As per the previous post, we are at 7.1 months of inventory right now, which is the equivalent of a sales / listings ratio of 0.14. If we look on the chart for similar occasions we find that the mid-1980s and late 1990s were sustained periods of high supply and low demand at those type of levels.
The extreme peak for inventory during the 1981 correction was 0.06 or approximately 16 months of inventory. This supply / demand situation resulted in a >30% negative price adjustment over less than 12 months. The other previous corrections saw sales / listings ratios of 0.075 or 13 months of inventory. Some of these corrections saw sharp drops in prices upwards of 20%.
Wednesday, April 02, 2008
FVREB March 2008
In March, selection reached a 10-year high on the Fraser Valley Real Estate Board’s Multiple Listing Service (MLS®), with the number of active listings reaching 9,361, an increase of 27 per cent compared to the 7,351 listings available during the same month last year. The previous March that offered as much or greater inventory was in 1998, when Fraser Valley had 10,148 active listings. The total number of sales processed through Fraser Valley’s MLS® in March was 1,315, a decrease of 25 per cent compared to March 2007 when 1,743 sales were processed. The number of new listings in March also decreased slightly with the Board receiving 3,277 compared to 3,369 new listings received during the same month last year, a decrease of 3 per cent.
In March, average Fraser Valley home prices continued to increase in the strong single digits for detached and townhomes and remained in the double digits for condominiums.
Kelvin Neufeld, president of the Fraser Valley Real Estate Board explains, “With a significant increase in product and properties taking longer to sell, we have a more competitive market for sellers in the Fraser Valley right now, yet enough demand to keep prices trending upwards. “Our advice is that to sell your home this spring, work with your REALTOR® to ensure it’s priced correctly because buyers are taking a careful look at the broader range of homes available on the MLS®.”

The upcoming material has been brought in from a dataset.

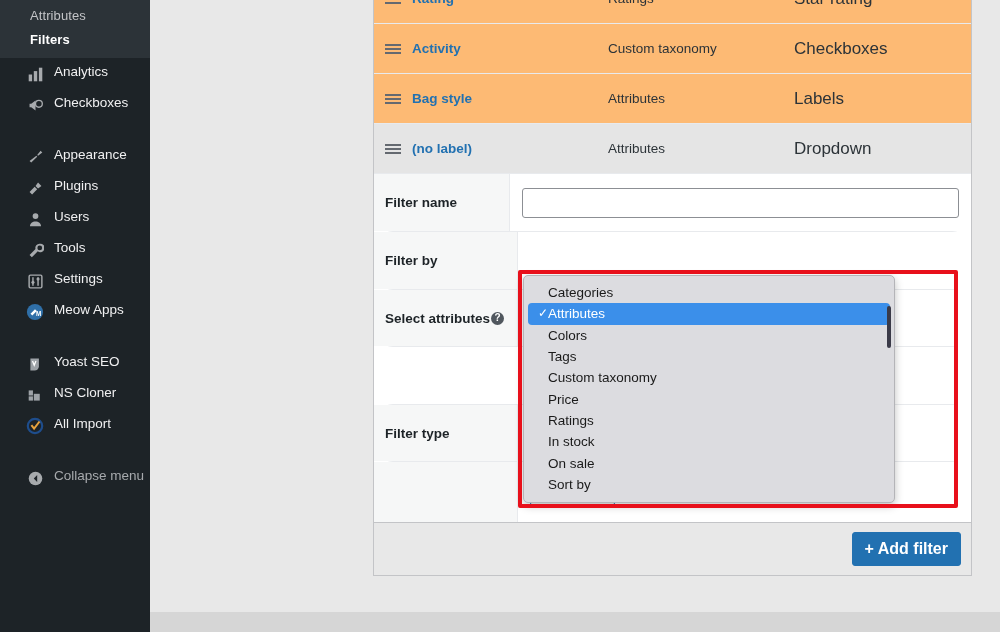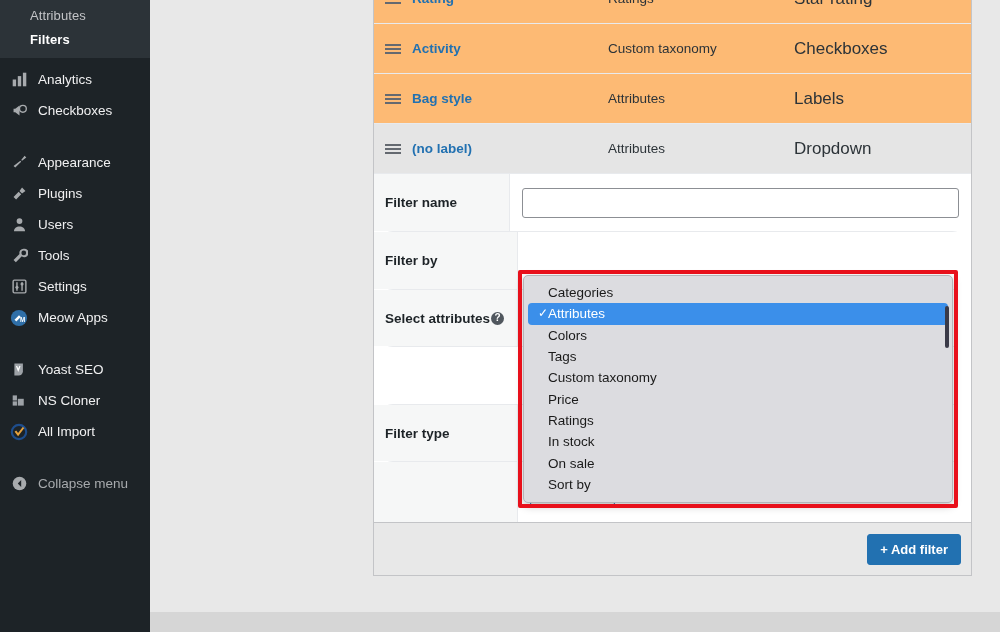"Analytics" #sidebar .menu-item { align-items: center -> none; padding-left: 9px -> 25px }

In March, it took almost four days longer on average to sell a Fraser Valley detached home, 50.7 days compared to the 46.9 days during March of last year. Apartments took almost eight days longer to sell with the average days to sell in March at 47.3 compared to 39.4 during the same month last year and townhomes saw the smallest increase in average days to sell, increasing 1.8 days, going from 33.6 in March 2007 to 35.4 days last month.

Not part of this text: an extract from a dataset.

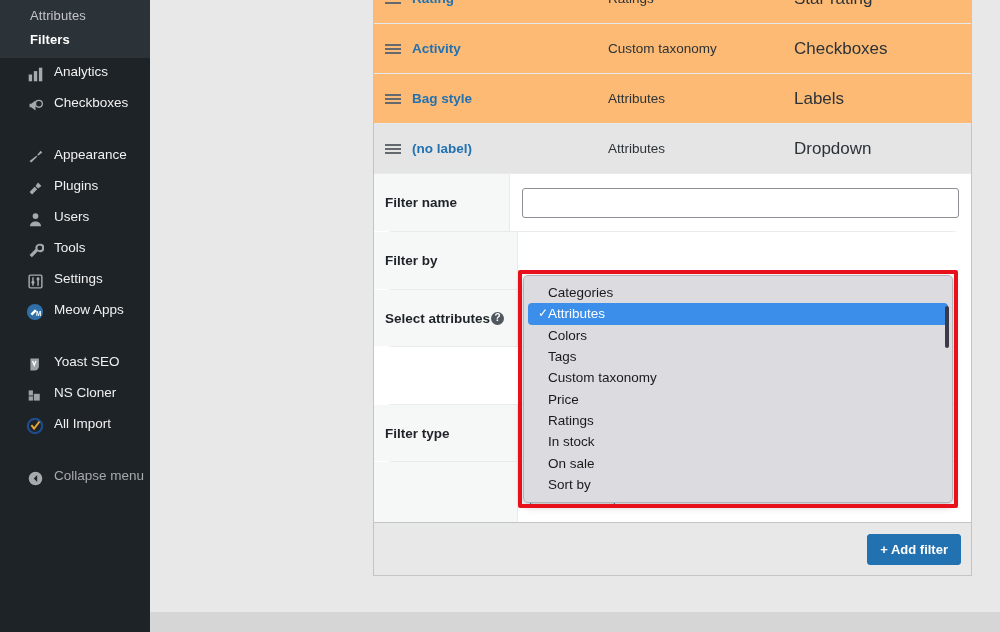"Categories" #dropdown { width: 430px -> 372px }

The price of a single-family detached home in March averaged $550,259, an 8.1 per cent increase in one year. The average price in March 2007 was $509,197. The average price of a Fraser Valley townhouse in March was $346,949, an increase of 8.6 per cent compared to last year’s average price of $319,592. Average apartment prices in the Fraser Valley increased by 13.6 per cent compared to last year. In March 2007, they averaged $203,874 compared to $231,669 last month.